C'est un signal positif en ces temps troublés... Les éleveurs cantaliens sont très nombreux à avoir déposé des demandes d'aides dans le cadre du plan « Investir pour mon exploitation d'élevage », programmation du Feader (fonds européen agricole pour le développement rural) géré par la Région d'Auvergne-Rhône-Alpes.
« Cela signifie qu'il a toujours la volonté d'investir, d'évoluer sur l'exploitation, de faire mieux. Donc ça veut dire que, malgré tout, nos éleveurs croient en l'avenir », analyse Patrick Escure, président de la chambre d'agriculture du Cantal.
Ces éleveurs s'engagent, en effet, dans la rénovation ou la construction de bâtiments d'élevage, dans l'achat d'équipements, l'amélioration du stockage de l'eau... avec l'objectif d'améliorer leurs conditions de travail et le bien-être des animaux, mais aussi de s'adapter au changement climatique. Dans le Cantal, 510 dossiers ont été déposés depuis 2023, c'est 120 de plus que la Loire, deuxième département de la région à avoir le plus sollicité cette aide. Cela s'explique par le poids de l'élevage dans le département, le besoin de modernisation, mais aussi par la dynamique enclenchée ces dernières années.

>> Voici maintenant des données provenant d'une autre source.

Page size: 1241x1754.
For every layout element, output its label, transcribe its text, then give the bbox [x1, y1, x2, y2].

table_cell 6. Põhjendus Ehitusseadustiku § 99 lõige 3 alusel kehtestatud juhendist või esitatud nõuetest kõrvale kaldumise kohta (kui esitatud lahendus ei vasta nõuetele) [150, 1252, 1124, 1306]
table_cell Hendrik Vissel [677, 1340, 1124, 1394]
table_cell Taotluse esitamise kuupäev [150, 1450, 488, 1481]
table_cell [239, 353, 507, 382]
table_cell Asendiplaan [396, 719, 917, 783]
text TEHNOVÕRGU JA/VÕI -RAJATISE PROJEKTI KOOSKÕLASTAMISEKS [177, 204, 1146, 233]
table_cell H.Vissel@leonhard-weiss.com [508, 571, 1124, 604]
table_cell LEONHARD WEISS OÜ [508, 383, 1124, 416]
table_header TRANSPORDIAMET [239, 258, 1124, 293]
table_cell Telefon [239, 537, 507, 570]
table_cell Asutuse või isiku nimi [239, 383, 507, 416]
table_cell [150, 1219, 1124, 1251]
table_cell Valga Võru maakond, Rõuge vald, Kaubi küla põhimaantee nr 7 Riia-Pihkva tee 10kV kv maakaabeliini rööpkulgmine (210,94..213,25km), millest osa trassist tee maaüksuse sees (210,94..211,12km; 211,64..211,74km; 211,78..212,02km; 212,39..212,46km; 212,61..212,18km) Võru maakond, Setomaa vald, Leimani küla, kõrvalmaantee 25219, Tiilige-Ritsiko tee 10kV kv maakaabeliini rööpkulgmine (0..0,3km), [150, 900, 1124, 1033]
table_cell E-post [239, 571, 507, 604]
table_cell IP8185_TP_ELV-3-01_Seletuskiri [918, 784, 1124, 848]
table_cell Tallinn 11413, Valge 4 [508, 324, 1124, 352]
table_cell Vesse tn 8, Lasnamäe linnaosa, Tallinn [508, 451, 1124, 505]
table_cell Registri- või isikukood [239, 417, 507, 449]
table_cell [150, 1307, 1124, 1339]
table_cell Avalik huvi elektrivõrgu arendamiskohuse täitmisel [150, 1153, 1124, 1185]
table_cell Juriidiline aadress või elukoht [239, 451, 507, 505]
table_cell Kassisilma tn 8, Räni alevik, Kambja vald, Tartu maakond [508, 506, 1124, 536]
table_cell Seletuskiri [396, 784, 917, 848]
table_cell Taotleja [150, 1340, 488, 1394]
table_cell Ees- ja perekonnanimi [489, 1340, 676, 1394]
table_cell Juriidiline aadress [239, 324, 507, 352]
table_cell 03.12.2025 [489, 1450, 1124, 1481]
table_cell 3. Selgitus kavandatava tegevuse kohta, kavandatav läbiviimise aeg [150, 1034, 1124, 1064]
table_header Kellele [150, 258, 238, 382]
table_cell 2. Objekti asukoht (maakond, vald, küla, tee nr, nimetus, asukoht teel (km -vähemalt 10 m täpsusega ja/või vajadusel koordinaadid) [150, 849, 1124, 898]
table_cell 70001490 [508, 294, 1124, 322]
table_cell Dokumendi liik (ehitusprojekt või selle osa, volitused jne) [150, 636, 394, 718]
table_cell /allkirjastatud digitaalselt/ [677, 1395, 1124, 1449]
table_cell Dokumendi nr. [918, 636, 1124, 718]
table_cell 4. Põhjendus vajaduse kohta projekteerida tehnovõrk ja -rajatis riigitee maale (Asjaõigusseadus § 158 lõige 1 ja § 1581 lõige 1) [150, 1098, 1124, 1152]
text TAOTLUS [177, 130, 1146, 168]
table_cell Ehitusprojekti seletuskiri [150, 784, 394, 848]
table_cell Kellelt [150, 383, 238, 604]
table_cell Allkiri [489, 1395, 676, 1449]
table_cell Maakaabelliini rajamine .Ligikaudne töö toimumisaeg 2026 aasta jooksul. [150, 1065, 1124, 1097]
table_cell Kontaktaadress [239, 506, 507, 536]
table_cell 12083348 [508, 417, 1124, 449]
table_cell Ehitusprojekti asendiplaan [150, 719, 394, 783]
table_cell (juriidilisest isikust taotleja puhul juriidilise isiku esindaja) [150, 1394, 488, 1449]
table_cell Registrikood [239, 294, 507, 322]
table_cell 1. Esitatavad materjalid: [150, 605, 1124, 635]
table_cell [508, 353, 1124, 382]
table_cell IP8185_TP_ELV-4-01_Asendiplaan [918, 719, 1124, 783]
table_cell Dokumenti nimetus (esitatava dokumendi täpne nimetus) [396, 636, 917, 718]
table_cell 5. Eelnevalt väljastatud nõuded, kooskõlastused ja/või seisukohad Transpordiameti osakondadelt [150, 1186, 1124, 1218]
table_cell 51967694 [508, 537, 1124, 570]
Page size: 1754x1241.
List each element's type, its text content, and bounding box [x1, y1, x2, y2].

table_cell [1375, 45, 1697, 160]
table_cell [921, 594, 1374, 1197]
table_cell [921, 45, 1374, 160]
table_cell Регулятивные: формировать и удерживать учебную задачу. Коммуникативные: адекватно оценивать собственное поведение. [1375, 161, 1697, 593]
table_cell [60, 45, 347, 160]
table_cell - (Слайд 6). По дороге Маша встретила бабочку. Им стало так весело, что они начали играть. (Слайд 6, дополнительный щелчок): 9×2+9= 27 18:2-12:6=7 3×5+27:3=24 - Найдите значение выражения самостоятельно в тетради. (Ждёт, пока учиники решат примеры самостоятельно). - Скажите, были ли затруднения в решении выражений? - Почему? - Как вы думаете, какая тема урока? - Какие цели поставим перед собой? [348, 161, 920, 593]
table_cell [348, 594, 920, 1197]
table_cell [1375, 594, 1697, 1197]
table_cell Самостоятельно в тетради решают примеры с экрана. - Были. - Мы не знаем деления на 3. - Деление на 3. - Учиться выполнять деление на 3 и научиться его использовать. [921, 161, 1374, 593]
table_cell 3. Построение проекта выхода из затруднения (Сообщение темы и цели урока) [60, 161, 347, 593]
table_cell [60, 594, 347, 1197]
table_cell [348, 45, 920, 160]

« Alors que le cheptel bovin baisse partout en France, dans le Cantal, il se stabilise depuis 2020, voire il augmente. La fibre élevage n'a pas faibli », note Joël Piganiol, président de la FDSEA Cantal, premier syndicat agricole.
Et cet éleveur, installé à Sénezergues, de poursuivre : « Nous n'avons aussi pas beaucoup d'autres solutions. Nous ne pouvons pas faire de la grande culture au vu du relief et du potentiel agronomique de notre territoire ». L'agriculture reste l'activité économique numéro 1 du département.